Human attachment patterns are a primary factor in dependency problems. Addicts get into groups who mutually support each other's habit. Leaving the drug means leaving the only group who "understand" you. It's the same for cults. There's a chapter on this in Digital Vegan. Social media companies shamelessly and aggressively leverage that psychology.
And (crucially) then go back to drinking.
Human attachment patterns are a primary factor in dependency problems. Addicts get into groups who mutually support each other's habit. Leaving the drug means leaving the only group who "understand" you. It's the same for cults. There's a chapter on this in Digital Vegan. Social media companies shamelessly and aggressively leverage that psychology.
No stuff. I'm beginning to wonder whether I want to even work in the tech sector anymore. Nothing but exploitation.
[deleted]
That should be illegal.
No it shouldn't. It's unethical, sure, but the correct way to fight this is to not give money (or your time) to companies that engage in these behaviors.
At this point it is barely possible to ignore Facebook (Twitter, Instagram etc. also). I'm a great proponent of the fediverse, but FB without regulation will simply eat all the ethical alternatives.
The company we're talking about here is, if not an outright monopoly, a dominant market player that actively abuses their dominance to the detriment of both competitors and customers. The correct way to fight that is to make such a thing not exist anymore.
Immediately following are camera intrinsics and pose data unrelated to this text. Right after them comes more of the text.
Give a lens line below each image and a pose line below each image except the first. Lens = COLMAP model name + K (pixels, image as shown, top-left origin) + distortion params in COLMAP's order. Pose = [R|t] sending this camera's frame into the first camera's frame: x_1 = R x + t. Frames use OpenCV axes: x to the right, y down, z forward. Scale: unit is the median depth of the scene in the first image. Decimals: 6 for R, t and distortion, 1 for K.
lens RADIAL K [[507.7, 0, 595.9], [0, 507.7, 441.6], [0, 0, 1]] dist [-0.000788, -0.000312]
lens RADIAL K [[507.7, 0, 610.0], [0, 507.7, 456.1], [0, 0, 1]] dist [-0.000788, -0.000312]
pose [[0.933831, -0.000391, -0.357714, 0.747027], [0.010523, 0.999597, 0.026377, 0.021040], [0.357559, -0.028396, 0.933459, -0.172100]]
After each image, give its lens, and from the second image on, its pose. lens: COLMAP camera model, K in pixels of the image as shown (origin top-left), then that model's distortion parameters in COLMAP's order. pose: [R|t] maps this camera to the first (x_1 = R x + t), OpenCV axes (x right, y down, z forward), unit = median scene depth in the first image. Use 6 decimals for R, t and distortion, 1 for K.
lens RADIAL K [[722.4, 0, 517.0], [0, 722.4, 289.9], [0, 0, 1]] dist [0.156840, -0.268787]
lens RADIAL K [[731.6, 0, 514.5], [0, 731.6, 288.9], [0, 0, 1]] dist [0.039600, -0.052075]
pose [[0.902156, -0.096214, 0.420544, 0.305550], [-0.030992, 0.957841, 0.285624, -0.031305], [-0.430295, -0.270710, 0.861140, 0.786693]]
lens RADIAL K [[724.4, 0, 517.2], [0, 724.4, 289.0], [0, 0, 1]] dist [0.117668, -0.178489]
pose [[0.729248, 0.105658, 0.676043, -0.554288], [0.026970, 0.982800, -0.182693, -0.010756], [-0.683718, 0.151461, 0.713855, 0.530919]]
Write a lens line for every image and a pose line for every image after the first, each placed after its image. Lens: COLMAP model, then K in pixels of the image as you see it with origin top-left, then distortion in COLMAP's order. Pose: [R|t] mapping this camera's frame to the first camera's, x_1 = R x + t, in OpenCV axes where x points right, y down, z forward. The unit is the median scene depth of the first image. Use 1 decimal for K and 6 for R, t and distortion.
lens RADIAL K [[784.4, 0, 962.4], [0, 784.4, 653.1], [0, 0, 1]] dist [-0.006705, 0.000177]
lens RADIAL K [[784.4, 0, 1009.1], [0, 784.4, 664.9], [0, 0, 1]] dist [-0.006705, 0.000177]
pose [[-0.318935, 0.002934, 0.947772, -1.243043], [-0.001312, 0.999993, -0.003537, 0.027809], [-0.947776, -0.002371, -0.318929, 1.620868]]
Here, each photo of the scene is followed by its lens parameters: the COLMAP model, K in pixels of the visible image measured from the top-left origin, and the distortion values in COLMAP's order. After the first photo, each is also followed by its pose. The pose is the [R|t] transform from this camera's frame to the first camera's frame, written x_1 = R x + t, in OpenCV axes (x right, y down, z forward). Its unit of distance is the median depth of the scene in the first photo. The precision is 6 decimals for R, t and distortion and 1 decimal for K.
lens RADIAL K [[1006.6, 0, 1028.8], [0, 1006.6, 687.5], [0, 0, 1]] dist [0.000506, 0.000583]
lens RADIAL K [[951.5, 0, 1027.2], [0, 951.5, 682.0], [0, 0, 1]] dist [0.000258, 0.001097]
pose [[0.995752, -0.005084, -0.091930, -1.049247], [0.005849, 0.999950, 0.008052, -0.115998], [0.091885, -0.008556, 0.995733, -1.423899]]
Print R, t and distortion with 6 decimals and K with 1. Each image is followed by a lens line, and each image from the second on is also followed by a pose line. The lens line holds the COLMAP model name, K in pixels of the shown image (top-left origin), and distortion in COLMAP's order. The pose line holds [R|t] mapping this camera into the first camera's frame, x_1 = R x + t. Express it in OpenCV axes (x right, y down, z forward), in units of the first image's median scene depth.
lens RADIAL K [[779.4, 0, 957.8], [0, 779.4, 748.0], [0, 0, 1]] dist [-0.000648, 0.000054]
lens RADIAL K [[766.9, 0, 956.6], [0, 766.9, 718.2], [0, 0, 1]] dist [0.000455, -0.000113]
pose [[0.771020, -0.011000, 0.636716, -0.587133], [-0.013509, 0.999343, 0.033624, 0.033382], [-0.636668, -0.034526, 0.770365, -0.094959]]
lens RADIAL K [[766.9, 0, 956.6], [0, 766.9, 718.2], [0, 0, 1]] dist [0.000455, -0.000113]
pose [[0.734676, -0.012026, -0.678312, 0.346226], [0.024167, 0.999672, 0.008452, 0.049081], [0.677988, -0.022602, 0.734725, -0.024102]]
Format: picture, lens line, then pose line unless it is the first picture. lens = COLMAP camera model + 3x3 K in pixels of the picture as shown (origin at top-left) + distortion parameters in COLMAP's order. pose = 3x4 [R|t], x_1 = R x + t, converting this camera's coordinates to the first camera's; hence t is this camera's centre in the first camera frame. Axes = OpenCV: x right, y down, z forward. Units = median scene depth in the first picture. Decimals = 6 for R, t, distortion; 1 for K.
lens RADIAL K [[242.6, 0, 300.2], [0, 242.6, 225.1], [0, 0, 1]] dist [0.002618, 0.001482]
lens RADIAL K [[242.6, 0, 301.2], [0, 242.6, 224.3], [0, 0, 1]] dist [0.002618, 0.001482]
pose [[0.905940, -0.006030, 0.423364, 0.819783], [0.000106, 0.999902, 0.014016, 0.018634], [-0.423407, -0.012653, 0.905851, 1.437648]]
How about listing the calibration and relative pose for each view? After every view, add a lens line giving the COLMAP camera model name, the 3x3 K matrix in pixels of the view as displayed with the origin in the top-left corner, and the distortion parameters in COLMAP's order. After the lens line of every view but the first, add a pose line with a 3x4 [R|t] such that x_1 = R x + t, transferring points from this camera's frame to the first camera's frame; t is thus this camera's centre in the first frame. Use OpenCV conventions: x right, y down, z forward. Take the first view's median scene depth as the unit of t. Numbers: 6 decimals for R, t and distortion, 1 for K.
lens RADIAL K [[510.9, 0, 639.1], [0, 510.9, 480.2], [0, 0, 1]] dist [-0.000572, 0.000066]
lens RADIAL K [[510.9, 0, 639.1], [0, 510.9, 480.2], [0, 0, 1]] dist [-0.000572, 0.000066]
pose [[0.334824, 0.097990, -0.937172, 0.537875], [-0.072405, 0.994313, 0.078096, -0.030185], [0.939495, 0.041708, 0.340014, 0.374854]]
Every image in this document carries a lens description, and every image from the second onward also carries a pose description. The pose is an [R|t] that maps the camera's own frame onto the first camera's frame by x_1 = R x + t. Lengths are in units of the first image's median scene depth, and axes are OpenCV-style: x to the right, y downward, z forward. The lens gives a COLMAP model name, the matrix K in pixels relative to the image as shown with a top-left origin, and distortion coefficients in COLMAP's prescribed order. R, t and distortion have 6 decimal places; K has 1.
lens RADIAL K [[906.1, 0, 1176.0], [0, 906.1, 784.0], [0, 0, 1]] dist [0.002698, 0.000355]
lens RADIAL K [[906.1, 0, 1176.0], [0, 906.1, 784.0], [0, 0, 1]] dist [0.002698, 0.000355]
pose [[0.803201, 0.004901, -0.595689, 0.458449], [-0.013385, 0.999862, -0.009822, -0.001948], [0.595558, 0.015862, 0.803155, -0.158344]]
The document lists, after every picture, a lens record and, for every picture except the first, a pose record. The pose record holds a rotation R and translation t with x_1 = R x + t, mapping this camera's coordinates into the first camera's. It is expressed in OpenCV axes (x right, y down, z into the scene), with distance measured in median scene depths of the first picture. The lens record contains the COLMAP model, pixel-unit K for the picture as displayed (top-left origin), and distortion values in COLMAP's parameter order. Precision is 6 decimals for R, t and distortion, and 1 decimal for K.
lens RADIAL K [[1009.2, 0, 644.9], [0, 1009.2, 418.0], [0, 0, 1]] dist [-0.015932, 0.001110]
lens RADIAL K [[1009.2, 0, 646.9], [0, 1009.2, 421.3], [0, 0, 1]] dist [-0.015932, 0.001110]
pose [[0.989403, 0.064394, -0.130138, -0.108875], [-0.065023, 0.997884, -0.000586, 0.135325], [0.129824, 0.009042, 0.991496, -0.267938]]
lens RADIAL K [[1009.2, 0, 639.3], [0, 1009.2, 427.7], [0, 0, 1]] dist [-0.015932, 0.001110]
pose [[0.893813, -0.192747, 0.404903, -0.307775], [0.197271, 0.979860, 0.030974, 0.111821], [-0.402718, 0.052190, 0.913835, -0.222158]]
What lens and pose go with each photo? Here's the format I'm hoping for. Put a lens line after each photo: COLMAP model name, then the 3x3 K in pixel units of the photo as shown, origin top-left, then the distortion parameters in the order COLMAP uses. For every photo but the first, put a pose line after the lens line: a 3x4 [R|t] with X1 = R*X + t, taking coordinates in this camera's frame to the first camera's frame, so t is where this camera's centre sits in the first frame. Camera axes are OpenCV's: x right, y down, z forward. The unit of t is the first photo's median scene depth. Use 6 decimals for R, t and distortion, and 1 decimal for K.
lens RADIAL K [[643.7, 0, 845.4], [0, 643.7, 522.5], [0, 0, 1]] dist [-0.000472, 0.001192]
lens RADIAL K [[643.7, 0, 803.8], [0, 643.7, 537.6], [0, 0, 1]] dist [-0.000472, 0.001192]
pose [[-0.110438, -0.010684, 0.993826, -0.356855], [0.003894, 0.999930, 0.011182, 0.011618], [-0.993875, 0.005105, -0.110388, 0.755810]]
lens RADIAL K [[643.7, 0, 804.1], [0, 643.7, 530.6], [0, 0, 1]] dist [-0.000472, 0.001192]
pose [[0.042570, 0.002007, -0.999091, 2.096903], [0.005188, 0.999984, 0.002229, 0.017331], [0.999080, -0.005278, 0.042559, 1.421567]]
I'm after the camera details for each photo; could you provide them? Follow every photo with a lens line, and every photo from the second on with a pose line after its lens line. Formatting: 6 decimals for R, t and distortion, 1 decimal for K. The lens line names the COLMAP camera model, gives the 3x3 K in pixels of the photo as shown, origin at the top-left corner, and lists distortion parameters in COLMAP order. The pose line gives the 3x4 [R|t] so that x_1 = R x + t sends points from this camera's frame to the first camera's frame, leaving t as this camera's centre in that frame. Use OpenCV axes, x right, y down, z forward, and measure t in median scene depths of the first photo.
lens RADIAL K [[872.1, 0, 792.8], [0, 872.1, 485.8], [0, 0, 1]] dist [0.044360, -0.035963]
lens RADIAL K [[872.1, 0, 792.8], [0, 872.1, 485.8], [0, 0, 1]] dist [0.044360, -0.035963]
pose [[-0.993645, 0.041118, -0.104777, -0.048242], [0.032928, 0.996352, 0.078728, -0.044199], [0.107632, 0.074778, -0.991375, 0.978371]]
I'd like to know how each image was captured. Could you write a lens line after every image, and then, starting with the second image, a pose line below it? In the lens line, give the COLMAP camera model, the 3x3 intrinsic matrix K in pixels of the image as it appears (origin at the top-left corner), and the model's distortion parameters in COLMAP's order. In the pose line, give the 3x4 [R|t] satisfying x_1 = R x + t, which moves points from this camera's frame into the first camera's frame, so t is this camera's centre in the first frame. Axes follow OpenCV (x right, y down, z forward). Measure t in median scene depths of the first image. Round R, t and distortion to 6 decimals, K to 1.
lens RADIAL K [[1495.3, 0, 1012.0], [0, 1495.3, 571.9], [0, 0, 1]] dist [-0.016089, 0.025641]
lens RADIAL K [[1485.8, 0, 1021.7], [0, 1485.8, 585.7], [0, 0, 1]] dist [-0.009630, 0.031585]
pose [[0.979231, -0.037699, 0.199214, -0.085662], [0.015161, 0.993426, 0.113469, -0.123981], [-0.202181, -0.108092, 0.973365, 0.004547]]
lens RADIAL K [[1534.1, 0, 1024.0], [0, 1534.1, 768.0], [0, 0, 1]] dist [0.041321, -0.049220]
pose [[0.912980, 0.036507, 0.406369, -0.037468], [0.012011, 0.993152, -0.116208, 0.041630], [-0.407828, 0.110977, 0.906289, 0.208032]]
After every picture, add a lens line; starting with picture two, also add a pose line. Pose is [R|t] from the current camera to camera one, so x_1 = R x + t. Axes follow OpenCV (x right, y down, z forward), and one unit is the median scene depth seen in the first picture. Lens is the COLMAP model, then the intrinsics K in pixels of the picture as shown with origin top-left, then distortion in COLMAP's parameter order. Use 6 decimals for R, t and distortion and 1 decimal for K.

A test: if it was illegal by default, would there be a reason to make it legal?
"illegal by default" is fairly at incompatible with the concept of an open, liberal society.
Thanks, I wasn't suggesting that!
It's a thought experiment to look at specific categories. Maybe it's not worth making something illegal, but it's useful to answer the question to get a good perspective.
In this case I would say it's definitely not something I specifically want to be legal.
It's a thought experiment to look at specific categories. Maybe it's not worth making something illegal, but it's useful to answer the question to get a good perspective.
In this case I would say it's definitely not something I specifically want to be legal.
[deleted]
considering that FB did and does serve a purpose beyond meaninglessly scrolling through your timeline and liking pictures - f.x. organising and advertising events or managing group interactions. is there a new FB - something that could replace it or maybe even did? I'm off FB now for about six years but sometimes I wonder if I'm missing out sometimes. I really don't want to move back in.
Same sentiments here. I have heard that the marketplace is great for selling second hand goods locally. But I still think the benefits of not being on facebook outweigh what I'm missing out but curious on reevaluating my stance.
[deleted]
Ansil849(4)
I have no idea if it's doable in this FB context, but usually when links can't be anonymized, the next move is to make them produce irrelevant data by adding noise.